Итак, Мистл отправилась на запад, и вдруг подъем совершенно неожиданно закончился, и она увидела внизу туманную долину реки Темзы. Она не видела воду, так как ее заслоняли ряды обнаженных деревьев. Однако на северо-западе, где деревья на берегу уступали место пастбищам и лугам, она заметила темную линию.
Она знала, что где-то там должен быть Данктонский Лес — место, куда Виолета наказала ей идти.
Мистл повернула на север; пустоши переходили в поля, а изгороди преграждали ей путь. Она понимала, что если свернет на северо-восток и поднимется слишком высоко, то может попасть в Кумнор. Однако Мистл чувствовала, что, хотя разумнее всего спуститься к реке, она идет правильно.
Она не была сейчас разумной. Она чувствовала себя свободной, слева и справа от нее простирался кротовий мир, вытесняя Кумнор и грайков. К ее лапам вернулась сила, и она пошла быстрее — ее подбадривал свет холодного зимнего солнца, встававшего за спиной. Его лучи были слишком слабыми, чтобы прогреть землю, и изморозь не таяла.
Мистл всегда хотела впервые увидеть Данктонский Лес в такой вот чудесный день, и сейчас она начинала думать, что ее желание сбудется. Ей казалось, она — единое целое с землей, по которой ступала, с воздухом, который вдыхала, и со всем кротовьим миром вокруг нее.

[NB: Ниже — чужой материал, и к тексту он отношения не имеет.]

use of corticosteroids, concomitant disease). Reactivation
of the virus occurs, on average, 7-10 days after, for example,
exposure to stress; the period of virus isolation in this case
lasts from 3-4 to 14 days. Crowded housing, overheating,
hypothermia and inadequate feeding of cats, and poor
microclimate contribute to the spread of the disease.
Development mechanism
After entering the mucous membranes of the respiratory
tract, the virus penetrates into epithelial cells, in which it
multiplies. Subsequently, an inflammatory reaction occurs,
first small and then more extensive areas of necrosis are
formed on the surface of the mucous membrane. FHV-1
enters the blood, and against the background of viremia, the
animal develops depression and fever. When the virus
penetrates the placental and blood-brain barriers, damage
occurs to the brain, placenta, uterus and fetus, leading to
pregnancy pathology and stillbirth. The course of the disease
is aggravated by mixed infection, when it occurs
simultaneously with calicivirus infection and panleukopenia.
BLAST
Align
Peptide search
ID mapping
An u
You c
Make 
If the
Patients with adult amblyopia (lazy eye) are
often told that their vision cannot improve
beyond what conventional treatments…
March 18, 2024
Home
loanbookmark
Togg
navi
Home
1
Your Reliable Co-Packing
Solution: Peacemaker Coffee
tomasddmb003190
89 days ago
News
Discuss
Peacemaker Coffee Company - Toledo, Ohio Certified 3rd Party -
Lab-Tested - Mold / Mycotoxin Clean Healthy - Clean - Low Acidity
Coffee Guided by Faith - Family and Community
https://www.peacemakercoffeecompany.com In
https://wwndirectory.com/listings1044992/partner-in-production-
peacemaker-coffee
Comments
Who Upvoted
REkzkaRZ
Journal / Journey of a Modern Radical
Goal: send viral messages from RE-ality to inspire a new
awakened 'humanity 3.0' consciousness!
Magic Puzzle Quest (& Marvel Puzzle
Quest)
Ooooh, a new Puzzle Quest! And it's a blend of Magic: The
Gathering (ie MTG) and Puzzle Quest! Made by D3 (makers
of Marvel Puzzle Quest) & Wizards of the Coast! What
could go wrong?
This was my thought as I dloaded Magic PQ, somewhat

Мистл дважды останавливалась и пряталась, когда небо заслоняли темные тени, — возможно, грач, а быть может, цапля. Но вскоре они исчезли, и она продолжала путь.

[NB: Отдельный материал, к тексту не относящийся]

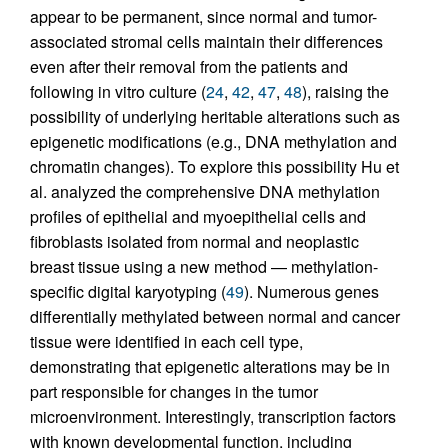
appear to be permanent, since normal and tumor-
associated stromal cells maintain their differences
even after their removal from the patients and
following in vitro culture (
24
,
42
,
47
,
48
), raising the
possibility of underlying heritable alterations such as
epigenetic modifications (e.g., DNA methylation and
chromatin changes). To explore this possibility Hu et
al. analyzed the comprehensive DNA methylation
profiles of epithelial and myoepithelial cells and
fibroblasts isolated from normal and neoplastic
breast tissue using a new method — methylation-
specific digital karyotyping (
49
). Numerous genes
differentially methylated between normal and cancer
tissue were identified in each cell type,
demonstrating that epigenetic alterations may be in
part responsible for changes in the tumor
microenvironment. Interestingly, transcription factors
with known developmental function, including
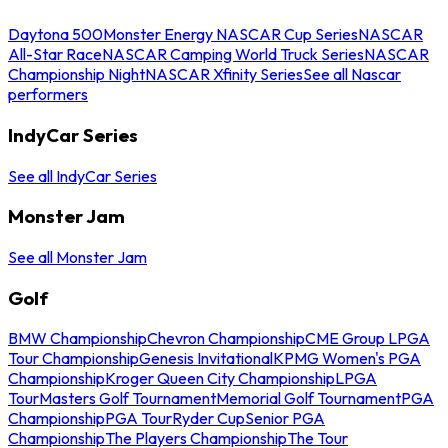
Daytona 500
Monster Energy NASCAR Cup Series
NASCAR
All-Star Race
NASCAR Camping World Truck Series
NASCAR
Championship Night
NASCAR Xfinity Series
See all Nascar
performers
IndyCar Series
See all IndyCar Series
Monster Jam
See all Monster Jam
Golf
BMW Championship
Chevron Championship
CME Group LPGA
Tour Championship
Genesis Invitational
KPMG Women's PGA
Championship
Kroger Queen City Championship
LPGA
Tour
Masters Golf Tournament
Memorial Golf Tournament
PGA
Championship
PGA Tour
Ryder Cup
Senior PGA
Championship
The Players Championship
The Tour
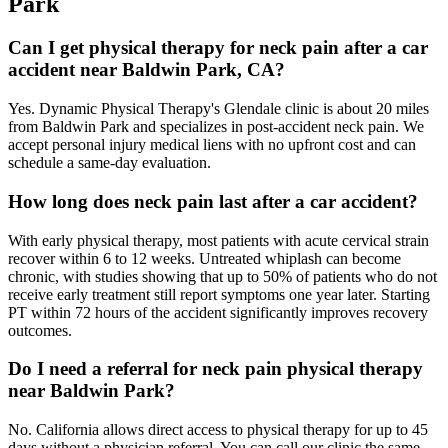
Park
Can I get physical therapy for neck pain after a car
accident near Baldwin Park, CA?
Yes. Dynamic Physical Therapy's Glendale clinic is about 20 miles
from Baldwin Park and specializes in post-accident neck pain. We
accept personal injury medical liens with no upfront cost and can
schedule a same-day evaluation.
How long does neck pain last after a car accident?
With early physical therapy, most patients with acute cervical strain
recover within 6 to 12 weeks. Untreated whiplash can become
chronic, with studies showing that up to 50% of patients who do not
receive early treatment still report symptoms one year later. Starting
PT within 72 hours of the accident significantly improves recovery
outcomes.
Do I need a referral for neck pain physical therapy
near Baldwin Park?
No. California allows direct access to physical therapy for up to 45
days without a physician referral. You can call our clinic the same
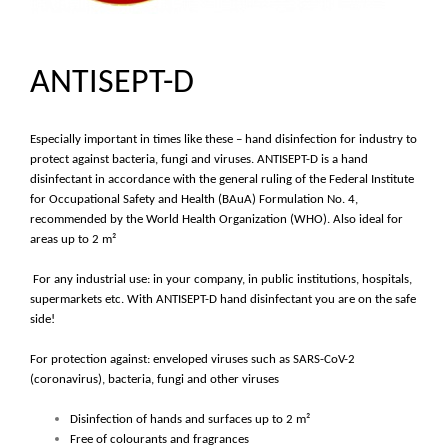
ANTISEPT-D
Especially important in times like these – hand disinfection for industry to
protect against bacteria, fungi and viruses. ANTISEPT-D is a hand
disinfectant in accordance with the general ruling of the Federal Institute
for Occupational Safety and Health (BAuA) Formulation No. 4,
recommended by the World Health Organization (WHO). Also ideal for
areas up to 2 m²
For any industrial use: in your company, in public institutions, hospitals,
supermarkets etc. With ANTISEPT-D hand disinfectant you are on the safe
side!
For protection against: enveloped viruses such as SARS-CoV-2
(coronavirus), bacteria, fungi and other viruses
Disinfection of hands and surfaces up to 2 m²
Free of colourants and fragrances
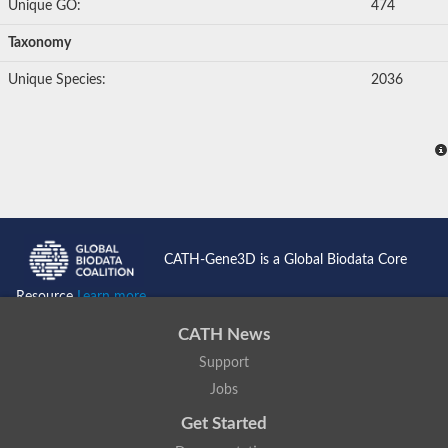
Unique GO:
474
Uncharacterized protein
YALI0E34687p
Taxonomy
Protein transport protein SEC23
Gelsolin-related protein of 125 kDa
Unique Species:
2036
Gelsolin-related protein of 125 kDa
Protein app1
Uncharacterized protein
Villidin
Villidin
Uncharacterized protein (Fragment)
Chromosome 1, whole genome shotgun sequence
Predicted protein
Uncharacterized protein
Uncharacterized protein
CATH-Gene3D is a Global Biodata Core
Uncharacterized protein
Cofilin-4
Resource
Learn more...
Uncharacterized protein
Cofilin-5
CATH News
Actin binding protein (Eurofung)
Glia maturation factor
Support
Uncharacterized protein
Jobs
G-actin binding protein, putative
Uncharacterized protein
Get Started
Protovillin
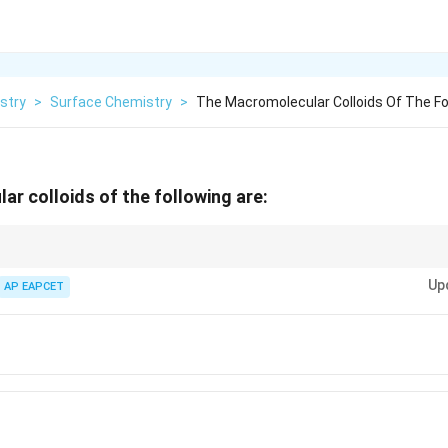
stry
>
Surface Chemistry
>
The Macromolecular Colloids Of The Fo
r colloids of the following are:
s include polymers like proteins, starch, and rubber.
Up
AP EAPCET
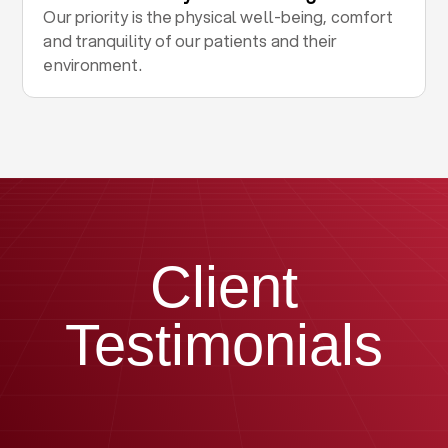
Our priority is the physical well-being, comfort
and tranquility of our patients and their
environment.
Client
Testimonials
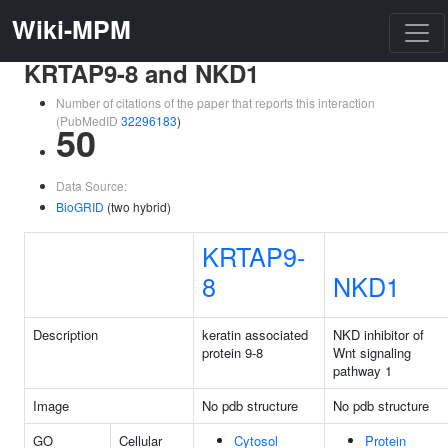
Wiki-MPM
KRTAP9-8 and NKD1
Number of citations of the paper that reports this interaction
(PubMedID
32296183
)
50
Data Source:
BioGRID
(two hybrid)
KRTAP9-
8
NKD1
Description
keratin associated
NKD inhibitor of
protein 9-8
Wnt signaling
pathway 1
Image
No pdb structure
No pdb structure
GO
Cellular
Cytosol
Protein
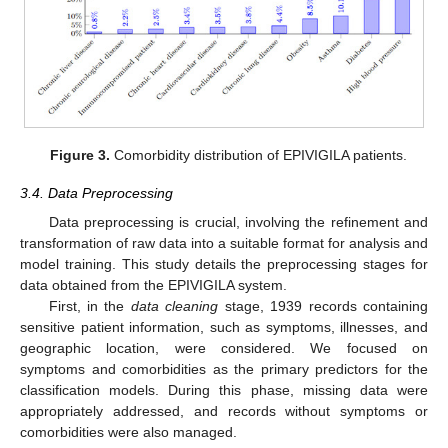
Figure 3.
Comorbidity distribution of EPIVIGILA patients.
3.4. Data Preprocessing
Data preprocessing is crucial, involving the refinement and
transformation of raw data into a suitable format for analysis and
model training. This study details the preprocessing stages for
data obtained from the EPIVIGILA system.
First, in the
data cleaning
stage, 1939 records containing
sensitive patient information, such as symptoms, illnesses, and
geographic location, were considered. We focused on
symptoms and comorbidities as the primary predictors for the
classification models. During this phase, missing data were
appropriately addressed, and records without symptoms or
comorbidities were also managed.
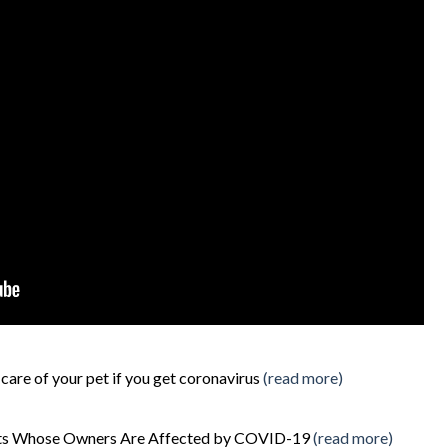
care of your pet if you get coronavirus
(read more)
Pets Whose Owners Are Affected by COVID-19
(read more)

Немного позже она снова остановилась, чтобы передохнуть и поесть. Было холодно, но она чувствовала приятное тепло от движения. Темза внизу стала видна лучше, так как теперь солнце освещало ее. Она шла по полям, пролезая под изгородями и скользя по первому ледку на канавах.
Вперед, вперед, все быстрее, потому что ей хотелось скорее попасть туда, куда ее направлял Камень, оберегая в пути. Хотелось добраться туда, пока солнце высоко, а день такой ясный.

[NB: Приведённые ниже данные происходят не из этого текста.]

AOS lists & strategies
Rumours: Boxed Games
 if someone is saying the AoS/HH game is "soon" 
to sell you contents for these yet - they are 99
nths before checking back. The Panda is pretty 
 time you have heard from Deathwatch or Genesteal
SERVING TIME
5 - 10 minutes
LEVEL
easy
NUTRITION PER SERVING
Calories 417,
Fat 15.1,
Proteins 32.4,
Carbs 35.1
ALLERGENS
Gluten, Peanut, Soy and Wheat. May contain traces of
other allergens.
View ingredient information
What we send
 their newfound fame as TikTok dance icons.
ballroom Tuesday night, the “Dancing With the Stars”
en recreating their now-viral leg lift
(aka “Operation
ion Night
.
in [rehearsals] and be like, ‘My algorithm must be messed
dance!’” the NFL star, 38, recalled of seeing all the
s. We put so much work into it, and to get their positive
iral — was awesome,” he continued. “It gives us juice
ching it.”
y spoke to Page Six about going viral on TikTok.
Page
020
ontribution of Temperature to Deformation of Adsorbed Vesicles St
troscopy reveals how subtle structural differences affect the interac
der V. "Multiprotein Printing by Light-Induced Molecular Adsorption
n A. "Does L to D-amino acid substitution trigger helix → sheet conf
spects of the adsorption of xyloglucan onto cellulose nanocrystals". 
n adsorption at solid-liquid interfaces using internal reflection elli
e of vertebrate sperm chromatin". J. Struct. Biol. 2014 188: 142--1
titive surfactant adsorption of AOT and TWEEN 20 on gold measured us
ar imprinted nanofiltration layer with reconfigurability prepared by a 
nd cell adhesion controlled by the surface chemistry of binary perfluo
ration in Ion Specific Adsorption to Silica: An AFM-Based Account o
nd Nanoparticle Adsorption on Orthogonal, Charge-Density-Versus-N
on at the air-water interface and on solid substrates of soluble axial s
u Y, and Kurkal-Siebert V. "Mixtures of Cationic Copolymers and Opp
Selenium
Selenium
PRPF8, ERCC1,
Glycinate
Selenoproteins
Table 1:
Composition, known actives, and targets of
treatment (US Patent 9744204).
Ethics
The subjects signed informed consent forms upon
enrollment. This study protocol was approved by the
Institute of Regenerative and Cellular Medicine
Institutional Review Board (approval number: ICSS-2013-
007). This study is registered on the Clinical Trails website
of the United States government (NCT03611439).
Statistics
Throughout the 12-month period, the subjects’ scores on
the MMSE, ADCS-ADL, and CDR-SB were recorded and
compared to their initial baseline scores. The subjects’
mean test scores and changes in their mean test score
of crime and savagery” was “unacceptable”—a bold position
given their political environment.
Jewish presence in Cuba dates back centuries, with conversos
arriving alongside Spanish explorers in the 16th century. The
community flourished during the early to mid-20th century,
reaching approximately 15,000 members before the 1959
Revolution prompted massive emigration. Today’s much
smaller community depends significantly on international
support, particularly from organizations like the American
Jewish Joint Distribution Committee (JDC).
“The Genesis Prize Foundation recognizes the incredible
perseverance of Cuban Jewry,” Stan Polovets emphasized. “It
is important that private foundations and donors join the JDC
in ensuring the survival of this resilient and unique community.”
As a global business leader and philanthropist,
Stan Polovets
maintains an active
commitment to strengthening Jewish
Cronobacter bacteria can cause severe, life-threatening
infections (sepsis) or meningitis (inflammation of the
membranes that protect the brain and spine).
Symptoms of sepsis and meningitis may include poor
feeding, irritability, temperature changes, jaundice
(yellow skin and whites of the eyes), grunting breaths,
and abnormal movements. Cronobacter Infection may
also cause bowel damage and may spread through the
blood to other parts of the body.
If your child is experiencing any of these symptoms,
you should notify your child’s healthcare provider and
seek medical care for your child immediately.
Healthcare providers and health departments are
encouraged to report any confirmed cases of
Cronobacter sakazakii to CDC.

И наконец там, за изгородью, после небольшого откоса, она увидела холм, на котором стоял Данктонский Лес. Вот он!
Он был освещен солнечным светом и казался таким близким, что крот мог бы дотянуться до него через небольшую долину, открывавшуюся внизу, и даже дотронуться. Данктон!
— Данктонский Лес, — она прошептала эти слова, и сердце ее наполнилось радостью. — О, Виолета, я попала сюда, я попала в Данктон! Виолета, он такой красивый! — сказала она.
Она смотрела на большие склоны и вверх, туда, где лес был гуще всего. Обнаженные буки были там сверкающе-серыми, а случайно попавшийся среди них падуб вносил зеленый штрих. Такой мирный!